By Martin Zwilling
In my activities as an angel investor, and my work with new ventures seeking investment, I find the ‘due diligence’ stage to be fraught with the most risk. Usually this stage only really starts after an investor has expressed serious interest, or already informally agreed to invest.
Most founders consider the story already told and the deal pending, so they aren’t sure what more then can do.
Others schedule long and exhaustive practice and coaching sessions for everyone on the team, including showcase customers, to make sure that everyone tells the most positive and consistent story.
Trying to stack the deck probably won’t work, but some effort makes sense, since I have personally seen more than one deal fall apart due to key team members being totally out of sync.
My best advice is to put some structure and discipline into your due diligence preparation, including the following steps:
Schedule a team meeting to bring everyone up to date.  This meeting should include the CEO giving the investor pitch to the whole organization, and distributing the current business plan document to everyone. Since due diligence will include one or more visits from investors, everyone needs to be on the same page, with no surprises.
Identify and resolve any pending personnel situations. You need to brief the investor early if there are organizational or people changes that are in process, or conflicts that may become apparent during the due diligence visits. Make sure everyone accurately posts their role with your startup on social media profiles, resumes, and references.
Set up an interview room, stocked with current documents. The right preparation–including the latest business plan, organizational charts, process documentation, and an assigned executive other than yourself who can explain all of them–will go a long way in speeding up the process and creating a professional impression. Be prepared to follow-up as required.
Ask each of your leads to prepare for an interview. Investors or their consultants will expect to talk to several key personnel, looking for an update on how the business really works, depth of skills, culture, traction, and action plans.
It’s fair for you to ask for a few slides from each in advance, and make sure the overall story is complete and consistent.
Update reference customers, partners, and vendors. Use this opportunity to validate their satisfaction and support for your company and your solution. If you find open issues that can’t be immediately resolved, be sure to proactively communicate these to investors, with an action plan, rather than try to hide or gloss over them.
The key theme for a successful due diligence is full disclosure and no surprises before or after the commitment.
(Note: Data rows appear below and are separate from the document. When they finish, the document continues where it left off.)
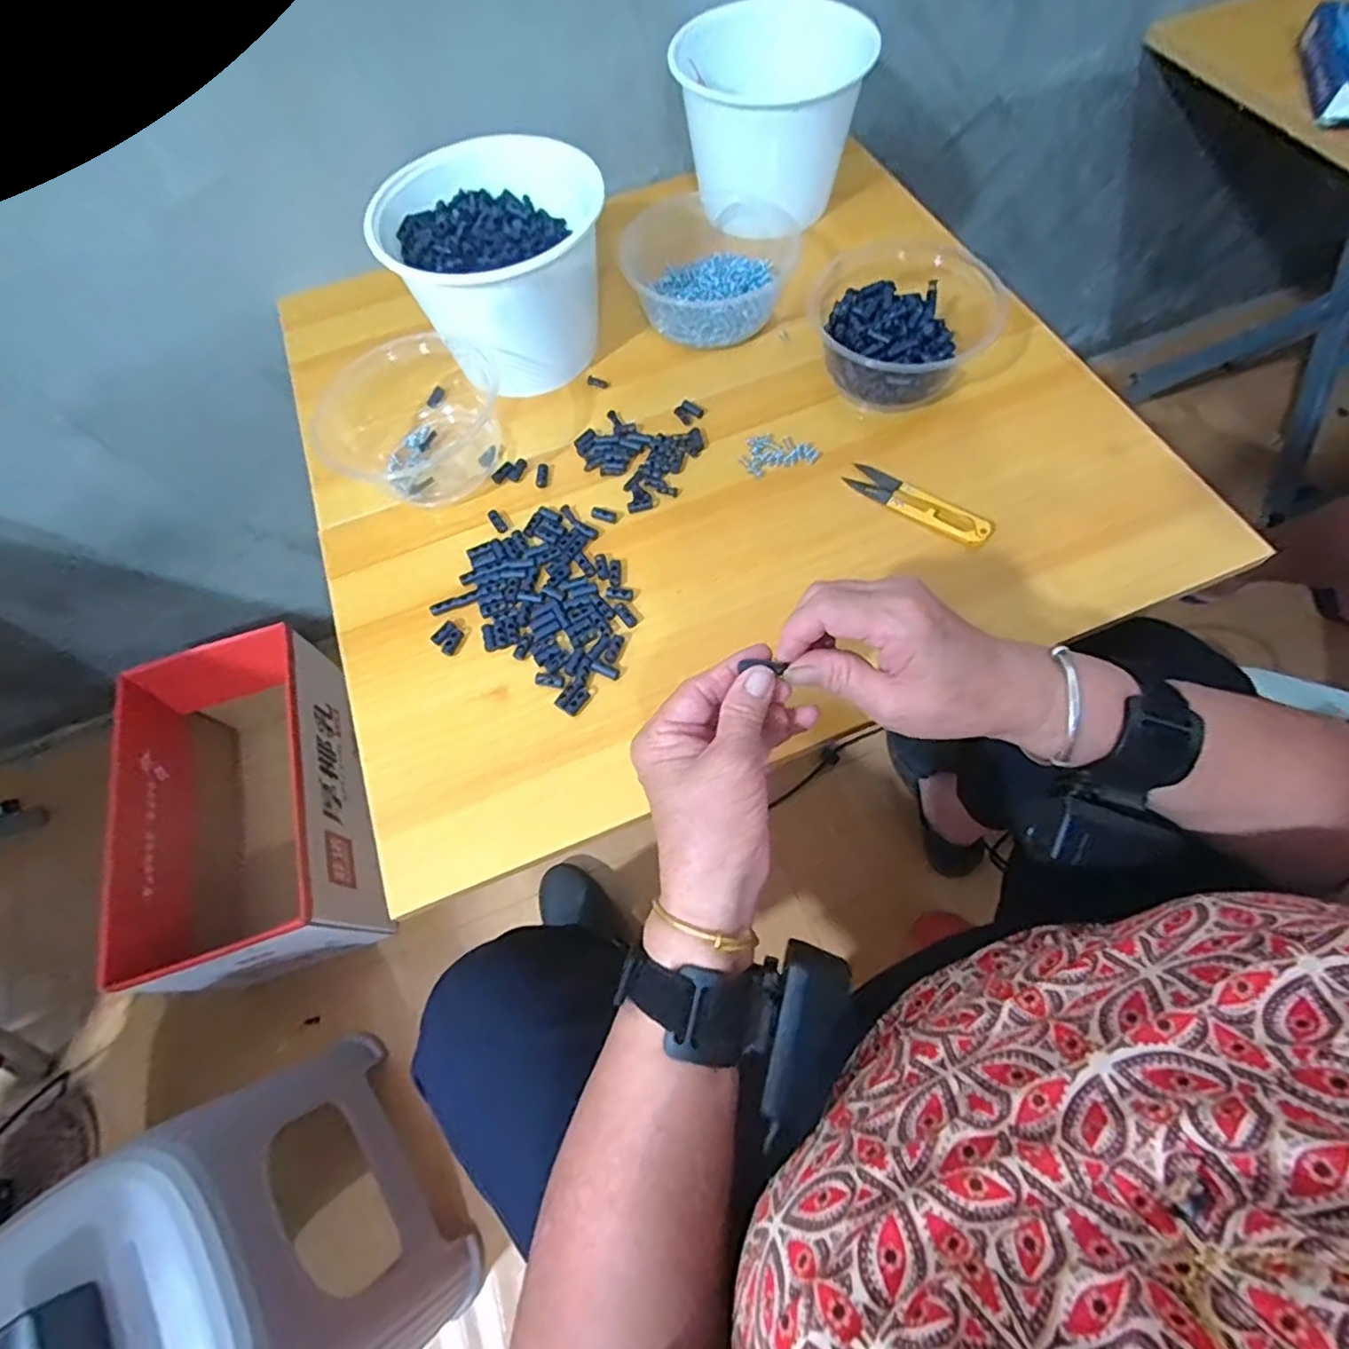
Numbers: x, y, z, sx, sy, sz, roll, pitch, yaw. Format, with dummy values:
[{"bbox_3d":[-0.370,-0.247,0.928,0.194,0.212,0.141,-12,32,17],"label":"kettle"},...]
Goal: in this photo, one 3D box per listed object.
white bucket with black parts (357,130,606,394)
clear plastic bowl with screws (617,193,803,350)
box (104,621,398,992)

If more potential marriages were subjected to the same rigor, the divorce rate would likely not be in the current 50 percent range.
In business as in other relationships, people on the team have to be above reproach, committed, and working on the same goals and values.
Startup equity investments imply a long-term business relationship, lasting five years or longer. During that period, it is very difficult for either party to get out of the deal, since there is no public market for the stock, and business divorces normally mean bankruptcy.
It’s worth your time to do a little extra work here, and make the honeymoon phase a win-win one for both sides.
You need to remember that investor meetings up to this point have been primarily off-site, with staged demos, and managed personally by the CEO or one or two executives. Due diligence reverses this process to include on-site visits and informal discussions with any or all members of the team, vendors, and good customers as well as bad.
Based on the size of the investment, and the runway available, the due diligence process can take several weeks, or even a couple of months to complete. Of course, it’s always appropriate to concurrently and openly reverse the process on your potential investor.
A relationship as important as this one should never be a one-way street. Make it work for your new venture.